Untuk pertama kalinya dalam 75 tahun, satu genus mamalia mungkin akan sirna dari muka Bumi. Genus diketahui merupakan tingkatan taksonomi di atas spesies, memuat beberapa spesies yang memiliki beberapa kesamaan.
Diketahui, kejadian kepunahan genus terakhir menimpa genus Thylacinus, terjadi tahun 1936. Saat itu, ditandai dengan punahnya harimau Tasmania.
Ancaman kepunahan genus kini menimpa genus Beatragus. Hirola, antelop Afrika dengan mata besar yang merupakan spesies terakhir genus Beatragus, kini populasinya terus menurun.
Dikategorikan "terancam" oleh International Union for Conservation of Nature (IUCN), populasi hirola turun hingga 80 persen sejak tahun 1980. Survei terakhir Februari kemarin, ditemukan 245 hewat terfragmentasi di timur laut Kenya dan barat daya Somalia.
Secara keseluruhan, ahli konservasi memperkirakan bahwa hanya ada kurang dari 400 hirola di sepanjang Afrika Timur.
Beberapa faktor, seperti kekeringan akibat perubahan iklim, perburuan, perusakan habitat maupun pemangsaan oleh spesies lain menjadi faktor pemicu terancamnya hirola.
Sejumlah langkah konservasi dilakukan sejak tahun 1960, meliputi pembiakan di penangkaran maupun relokasi. Tahun 1963 misalnya, Kenya Wildlife Service menangkap 10-20 hirola dari timur laut Kenya dan melepaskannya di Tsavo east National Park. Meski demikian, belum banyak langkah yang bisa dikatakan berhasil.
Kini, harapan muncul dengan adanya Ishaqbini Hirola Community Conservancy yang digerakkan mayoritas oleh klan Somalia dan didukung oleh The Nature Conservancy (TNC). Komunitas tersebut menjadi wujud keterlibatan masyarakat lokal dalam mendukung konservasi suatu spesies.

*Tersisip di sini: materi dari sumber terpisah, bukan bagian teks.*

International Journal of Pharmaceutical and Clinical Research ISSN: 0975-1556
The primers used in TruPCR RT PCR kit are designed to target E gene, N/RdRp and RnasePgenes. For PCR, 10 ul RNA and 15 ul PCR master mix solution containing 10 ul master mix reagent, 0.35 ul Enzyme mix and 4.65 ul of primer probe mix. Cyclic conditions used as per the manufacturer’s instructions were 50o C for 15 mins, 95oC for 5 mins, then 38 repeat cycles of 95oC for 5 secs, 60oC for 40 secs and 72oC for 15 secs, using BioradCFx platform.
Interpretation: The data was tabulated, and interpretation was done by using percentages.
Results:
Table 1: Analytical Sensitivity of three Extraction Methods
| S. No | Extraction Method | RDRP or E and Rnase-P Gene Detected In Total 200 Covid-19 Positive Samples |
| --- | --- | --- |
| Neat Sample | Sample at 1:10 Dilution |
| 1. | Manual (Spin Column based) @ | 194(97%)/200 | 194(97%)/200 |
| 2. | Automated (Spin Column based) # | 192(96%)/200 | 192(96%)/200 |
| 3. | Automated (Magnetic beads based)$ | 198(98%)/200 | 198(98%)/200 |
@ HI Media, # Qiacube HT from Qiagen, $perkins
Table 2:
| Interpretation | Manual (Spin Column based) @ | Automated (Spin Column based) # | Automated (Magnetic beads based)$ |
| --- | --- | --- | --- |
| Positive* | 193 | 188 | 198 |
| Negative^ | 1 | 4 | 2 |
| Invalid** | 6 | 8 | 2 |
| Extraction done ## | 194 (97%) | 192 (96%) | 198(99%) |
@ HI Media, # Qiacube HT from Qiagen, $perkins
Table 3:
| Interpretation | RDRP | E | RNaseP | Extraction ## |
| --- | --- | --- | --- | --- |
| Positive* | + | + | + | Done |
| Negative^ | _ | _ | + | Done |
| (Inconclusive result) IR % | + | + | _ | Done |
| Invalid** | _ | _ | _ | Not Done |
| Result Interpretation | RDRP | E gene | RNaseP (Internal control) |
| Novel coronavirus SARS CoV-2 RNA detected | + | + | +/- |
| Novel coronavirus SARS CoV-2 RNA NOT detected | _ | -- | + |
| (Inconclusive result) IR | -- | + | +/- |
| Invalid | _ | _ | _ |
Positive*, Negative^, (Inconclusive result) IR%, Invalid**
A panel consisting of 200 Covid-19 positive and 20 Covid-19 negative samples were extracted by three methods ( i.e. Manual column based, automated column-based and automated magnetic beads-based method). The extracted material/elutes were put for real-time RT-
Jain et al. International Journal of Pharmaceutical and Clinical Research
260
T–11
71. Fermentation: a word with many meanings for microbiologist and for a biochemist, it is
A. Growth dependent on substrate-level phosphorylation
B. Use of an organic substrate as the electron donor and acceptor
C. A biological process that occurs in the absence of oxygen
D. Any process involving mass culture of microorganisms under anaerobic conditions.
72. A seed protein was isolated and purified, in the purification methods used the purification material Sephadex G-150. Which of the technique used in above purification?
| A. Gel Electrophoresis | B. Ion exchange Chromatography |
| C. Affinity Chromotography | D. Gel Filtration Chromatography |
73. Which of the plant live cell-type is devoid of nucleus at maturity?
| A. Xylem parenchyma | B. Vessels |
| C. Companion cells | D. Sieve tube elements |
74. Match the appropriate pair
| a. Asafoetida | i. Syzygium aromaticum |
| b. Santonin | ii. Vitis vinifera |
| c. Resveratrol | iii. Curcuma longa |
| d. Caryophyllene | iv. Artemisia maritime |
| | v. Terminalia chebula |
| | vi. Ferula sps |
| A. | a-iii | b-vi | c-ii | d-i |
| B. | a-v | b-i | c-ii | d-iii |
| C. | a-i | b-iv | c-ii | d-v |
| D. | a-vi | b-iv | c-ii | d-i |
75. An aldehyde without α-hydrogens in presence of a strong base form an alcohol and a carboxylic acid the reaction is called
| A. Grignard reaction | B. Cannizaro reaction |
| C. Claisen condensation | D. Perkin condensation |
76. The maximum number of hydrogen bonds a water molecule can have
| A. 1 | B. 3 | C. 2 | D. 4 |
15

Masyarakat yang mendukung juga mendapatkan benefit atas hasil kerjasama dengan TNC. Ketika ada lahan yang dipakai untuk konservasi spesies lain, ada pula wilayah untuk turisme eksklusif. Sebanyak 40 persen dari keuntungan dipakai untuk konservasi hirola, misalnya membayar petugas patroli pengawas pemburu.
Komunitas Ishaqbini beberapa tahun lalu telah melakukan langkah konservasi dengan membuat area khusus seluas 3.200 hektar untuk melindungi hirola dari perburuan dan menjaga stok makanan. Langkah itu berhasil dan stok makanan di padang rumput pun bertambah.
Sayangnya, dengan semakin baiknya habitat, predator pun bertambah. Predasi oleh singa Afrika dan anjing liar Afrika menurunkan hingga 15 persen populasi antelop beberapa tahun terakhir. Untuk mengatasinya, di area konservasi yang sudah dibuat, komunitas Ishaqbini menciptakan area anti-predator seluas 2.400 hektar. Area itu memberi kemungkinan agi antelop untuk berkembang biak.
Yakub Dahiye dari National Museum Kenya di nairobi mengatakan bahwa langkah komunitas Ishaqbini sangat mulia dan patut dipuji. Namun, ia menilai, konservasi saja tidak cukup menyelamatkan hirola. "Seperti halnya penggembala nomaden, hirola memiliki kebiasaan yang sangat mobile. Mengingat ukuran lahan yang kecil dan padang rumput yang terbatas, hirola tidak mungkin ada di wilayah pemeliharaan itu," kata Dahiye seperti dikutip National geographic News, Selasa (8/11/2011).
Hirola juga menghadapi beragam tantangan. Antara lain harus bersaing dengan domba untuk mendapat makanan dan air, termasuk juga dengan penggembala ternak. Belum lagi perubahan gaya hidup dan modernisasi.
Pelestarian hirola kini bergantung pada lebih banyak pihak. Jika tidak, satu genus mamalia mungkin benar-benar akan sirna.